I thought I did understand as per my post: "Your argument, or question, appears to be that a sect cannot appear without a leader. Some human, somewhere, existed in some form and that launched the whole mess."

 

Your first post in this thread does say: "My view is that each and every religion has a person who is the driving force behind it. "

Ouch. You're right. I was stressed that day and took a "stupid-pill" and overstated what I really wanted to say. I rarely go back and change my posts, even when I've said something totally dumb and wrong. Later in the thread I'm correcting myself and try to explain that what I really meant is that most religions and cults had a person who was the driving force behind it.

 

What I might do later today is to see if there's some list of religions and cults through history and how many of them were started by historical characters. Then see how many I can find that were started by some hoax by anonymous people and how many came about with just the agreement of a group of people.
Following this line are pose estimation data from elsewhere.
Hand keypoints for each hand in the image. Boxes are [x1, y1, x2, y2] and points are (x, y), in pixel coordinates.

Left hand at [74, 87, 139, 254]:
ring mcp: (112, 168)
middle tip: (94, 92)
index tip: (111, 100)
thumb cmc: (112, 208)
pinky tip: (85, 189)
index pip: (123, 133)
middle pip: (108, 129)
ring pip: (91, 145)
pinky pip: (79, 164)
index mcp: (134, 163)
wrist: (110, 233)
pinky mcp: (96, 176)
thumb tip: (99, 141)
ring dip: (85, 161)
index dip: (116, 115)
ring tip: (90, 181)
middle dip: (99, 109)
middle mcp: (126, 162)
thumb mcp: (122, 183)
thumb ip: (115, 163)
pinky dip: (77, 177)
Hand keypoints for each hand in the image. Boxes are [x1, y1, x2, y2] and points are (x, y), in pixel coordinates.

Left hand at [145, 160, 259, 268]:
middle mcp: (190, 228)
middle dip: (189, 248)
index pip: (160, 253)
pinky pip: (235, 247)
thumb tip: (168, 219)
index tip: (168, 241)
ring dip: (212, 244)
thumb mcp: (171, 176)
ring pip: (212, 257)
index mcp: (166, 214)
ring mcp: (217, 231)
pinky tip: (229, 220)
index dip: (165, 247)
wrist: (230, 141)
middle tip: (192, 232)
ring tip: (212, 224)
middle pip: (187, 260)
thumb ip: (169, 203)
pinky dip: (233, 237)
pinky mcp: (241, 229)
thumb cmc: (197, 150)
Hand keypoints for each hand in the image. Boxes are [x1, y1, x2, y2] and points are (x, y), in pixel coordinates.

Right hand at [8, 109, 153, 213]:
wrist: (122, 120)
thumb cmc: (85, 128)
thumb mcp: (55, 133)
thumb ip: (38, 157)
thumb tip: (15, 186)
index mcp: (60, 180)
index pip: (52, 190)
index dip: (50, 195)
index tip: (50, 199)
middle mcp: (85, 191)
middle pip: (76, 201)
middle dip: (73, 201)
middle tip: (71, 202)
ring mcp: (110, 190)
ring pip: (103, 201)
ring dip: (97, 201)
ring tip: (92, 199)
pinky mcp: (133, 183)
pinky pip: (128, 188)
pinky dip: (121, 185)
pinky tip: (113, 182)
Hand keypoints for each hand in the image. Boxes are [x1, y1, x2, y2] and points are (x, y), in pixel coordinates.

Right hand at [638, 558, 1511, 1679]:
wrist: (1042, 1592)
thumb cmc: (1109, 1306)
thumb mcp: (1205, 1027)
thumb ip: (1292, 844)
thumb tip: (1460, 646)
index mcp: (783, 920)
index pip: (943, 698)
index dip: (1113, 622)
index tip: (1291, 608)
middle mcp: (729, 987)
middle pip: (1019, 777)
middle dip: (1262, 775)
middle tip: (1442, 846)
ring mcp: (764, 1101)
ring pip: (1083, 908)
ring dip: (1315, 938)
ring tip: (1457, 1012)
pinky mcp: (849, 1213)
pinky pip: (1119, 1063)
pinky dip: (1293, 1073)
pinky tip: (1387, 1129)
My feeling is that the first category is the largest one and most common. But you know what... I could be completely wrong. Perhaps the ones starting from a group without a leader is more common. Maybe I just have the wrong impression. Simple as that.

 

Mohammed for Islam. Buddha for buddhism. And so on. [...] So, my thought is that some kind of "Jesus" did exist. Not like the stories, but a person being the first building block for the idea to grow on." Does your view change from this because I addressed just this sort of situation when speaking about Ebion and I believe I did so honestly without twisting words, arguments or using logical fallacies.

No, you did a good job. I know that I can screw up my posts at times, and I continue posting to try to correct my first argument. I'm a person who actually engage in this debates to change my own view, and I do it passionately, and you will see the transition in the discussion itself. I fail to point that out many times.

 

But I do think I remember (without going back to check my memory) that I did try to clarify my position more later in the thread.

 

I admit that I was more focused on other aspects of this discussion so just point me back to your post numbers where you think you explain it best and I'll have a closer look. There's no real need to restate the whole thing again.

With what you pointed out above, I realize that I created some confusion, and it might be useful to restate my thoughts again.

 

But let's do it without making it a claim or a conclusion.

 

If we compare different cults and religions in history, how were they started. Were they started with a central figure who claimed to have "it" and people followed, or were they started by a group of people who made up a fictional leader.

what numbers would we get.

 

My personal, and very subjective, impression of the little I know is that more of them are started by a leader. You might have some data or statistics to help me to show the opposite. Feel free to share that.

 

But if it's more common that cults are started by a physical person who everyone puts in the center of their religion and consider a prophet or called by God or even son of God. Then, wouldn't it be reasonable to think that a cult we don't know anything about has a slightly more chance (statistically) to be of the same kind? Or is this an error on my part when it comes to probability? Feel free to explain why not if I'm wrong there too.